Adviser to the Prime Minister on Finance and Revenue Abdul Hafeez Shaikh on Wednesday said that Pakistan needed to learn some hard lessons from the mistakes it had made in the past in order to leapfrog ahead of other nations as a developed and sustainable economy.
Speaking at a session of the National Assembly in Islamabad on Wednesday afternoon, the adviser to the premier outlined the benefits of the economic policies of the incumbent government, and said that the current setup had taken some truly historic decisions.
"We should learn as to how some peoples and nations are ahead of others in terms of development. If we look at them, there are some stark realities that become clear about Pakistan. These realities are not related to military or civil governments," he said.
"One of these realities is that not a single prime minister has completed their designated tenure in the 72-year history of Pakistan. Liaquat Ali Khan remains the longest-serving premier in a single term. If we talk about sustainability and predictability, we should keep this in mind," he added.
"The second big challenge we face is the development of our people. There is not a single country in the world where the people are not educated, not skilled, and ignored, while the land prospers. If we want to stand with developed nations of the world, we need to pay attention to our people," he noted.
"The third problem that has historically plagued Pakistan is the issue of exports. Pakistan has found it very hard to sell its products worldwide, or to convince businesses to come and invest in the country. Countries like China, Malaysia and Korea have developed by doing business with the world," he maintained.
According to the adviser to the premier, another pressing issue for Pakistan was the abysmal rate of tax collection. "We have always been dependent upon other countries despite being an independent country," he said, adding that revenue collection has not kept with increase in business and wealth.
"There have been periods in this country where the economy improved, and growth took place. But this growth could not be sustained for longer than 3-4 years. If there was some growth in the 1960s, it vanished after 3-4 years. And if it came in the 1980s, it proved unsustainable too," he noted.

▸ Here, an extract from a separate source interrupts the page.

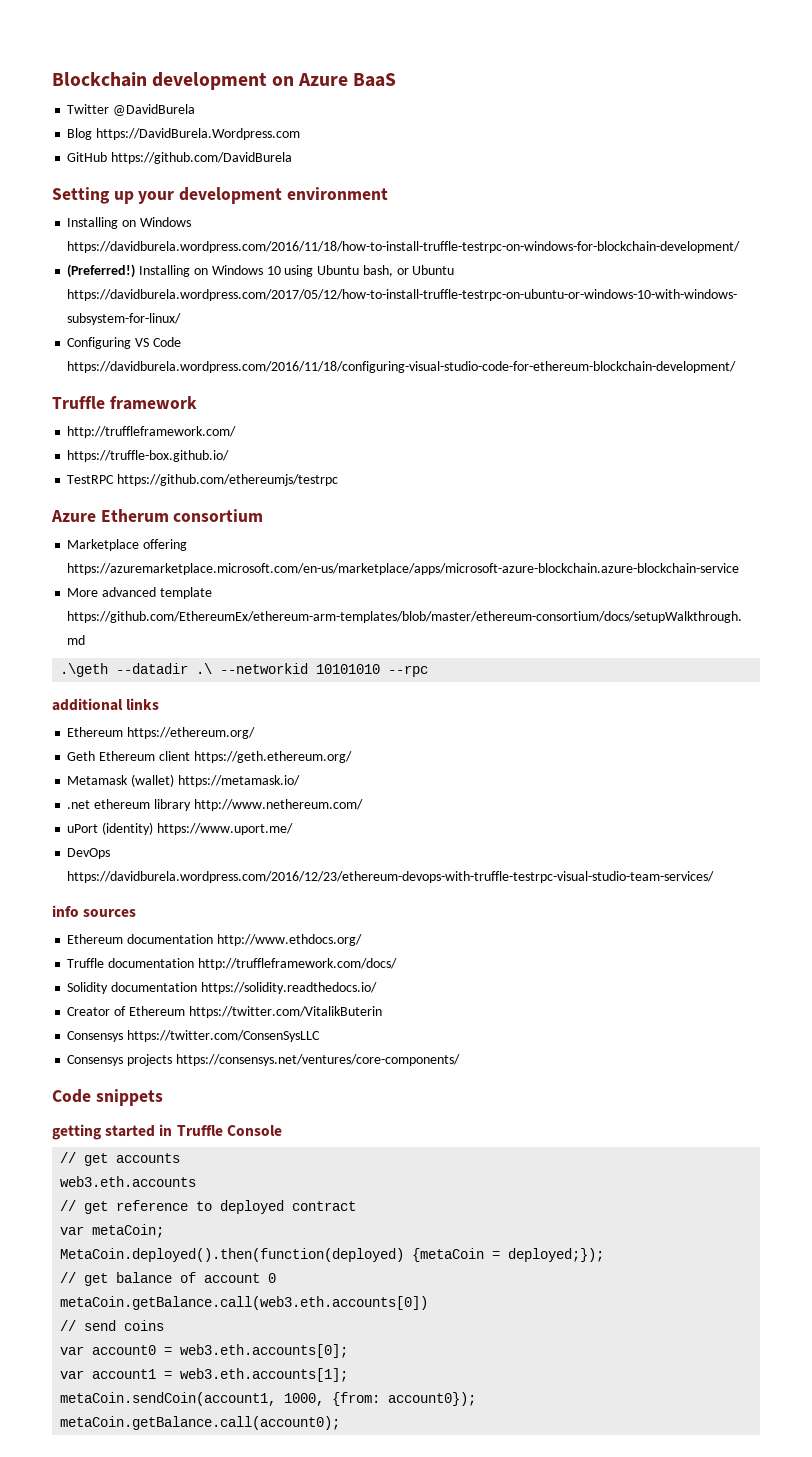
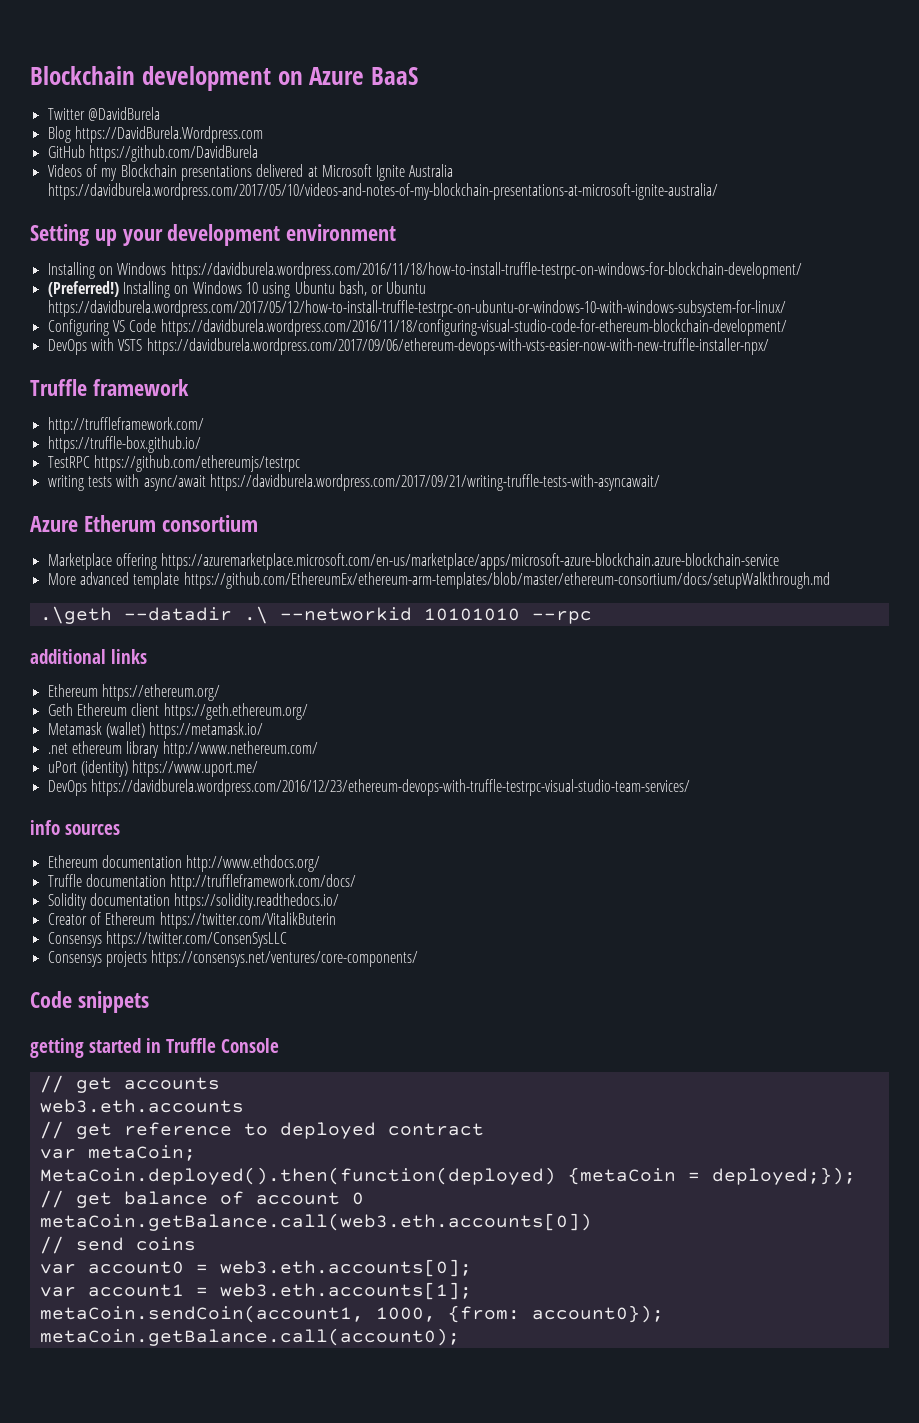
(293, 158) none -> [47,164,454,181] [47,183,718,200] // Videos of my Blockchain presentations delivered at Microsoft Ignite Australia https://davidburela.wordpress.com/2017/05/10/videos-and-notes-of-my-blockchain-presentations-at-microsoft-ignite-australia/
(737, 367) none -> [47,338,769,355] // DevOps with VSTS https://davidburela.wordpress.com/2017/09/06/ethereum-devops-with-vsts-easier-now-with-new-truffle-installer-npx/
(339, 480) none -> [47,474,660,491] // writing tests with async/await https://davidburela.wordpress.com/2017/09/21/writing-truffle-tests-with-asyncawait/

"So we have to understand why Pakistan can achieve a high growth rate but is unable to sustain it. If we take the example of China, it had a growth rate of 10 per cent for a long period of time. If we are unable to answer these questions collectively, there would be no growth," he warned.
Taking a swipe at opponents who challenged the government on going to the International Monetary Fund for a bailout, Shaikh said that those who could not get into the corridors of the IMF were criticizing the world body, noting that the government went to the IMF to repay previous loans.
"When this government came into power, there were some fundamental problems with the economy. There was a 30 trillion rupees loan on the country. When the government came into the power, it had to return 5000 billion rupees in loan payments in two years," he said.
"The people who cannot even go into the corridors of IMF are criticizing the IMF. At IMF, an MNA cannot phone a secretary and get someone a job. We salute all Pakistanis who come back and work for the country." he added, speaking of the Governor State Bank of Pakistan Reza Baqir.
In his speech, Shaikh forcefully noted that the incumbent government had taken some truly historic decisions in the larger interest of the country. "This government took the hard decisions to decrease government expenditures and freeze the budget of the armed forces," he noted.
"The army, including Chief of Army Staff General Qamar Javed Bajwa, supported the government when it had made these decisions. Has anyone taken such a decision before in Pakistani history?" the adviser to the PM on finance asked the members of the assembly.
"Another decision was the decrease in the budget for the civil government. A 40 billion rupees decrease was ordered in the budget of the civilian government. The budget of the PM House was slashed. the budget of president house was slashed too, and the salaries of the cabinet members was reduced," he said.
"The salaries of generals and secretaries were frozen as well. These are big decisions. I have been a part of many governments. Nobody used to take these decisions. To mange expenditures, we prepared a tough budget," Shaikh said in his speech.
Despite the tough budget, Shaikh said that the incumbent government had increased the amount allocated for social safety nets from Rs100 billion to Rs192 billion. "We realized that the tough budget would be harder on some people than others, and we took measures in this regard," he clarified.
"We wanted to allocate as much amount as possible for exporters and the poorest of the poor. For the poor, we allocated money for a number of projects, including disbursement of cash to deserving women, small loans for the youth, and healthcare for poor as well," he said.
"For exporters, we declared there would no tax on exports. And we also decided to subsidize electricity for exporters. Gas was also subsidized for exporters. Exporters were given loans on lower interest rates, and more than 1600 lines of raw material were declared tariff free for them," he added.
"Exporters are the friends of the government and the soldiers of this country. Because of our policies, exports have registered an increase over the past few moths after zero growth over the past five years," the adviser to the premier told the assembly.
"We have also managed to address the problems related to the current account deficit. Non-tax revenue has increased as well, and will exceed the target set for this year. The exchange rate has stabilized. People from abroad are now showing confidence in Pakistan," Shaikh noted.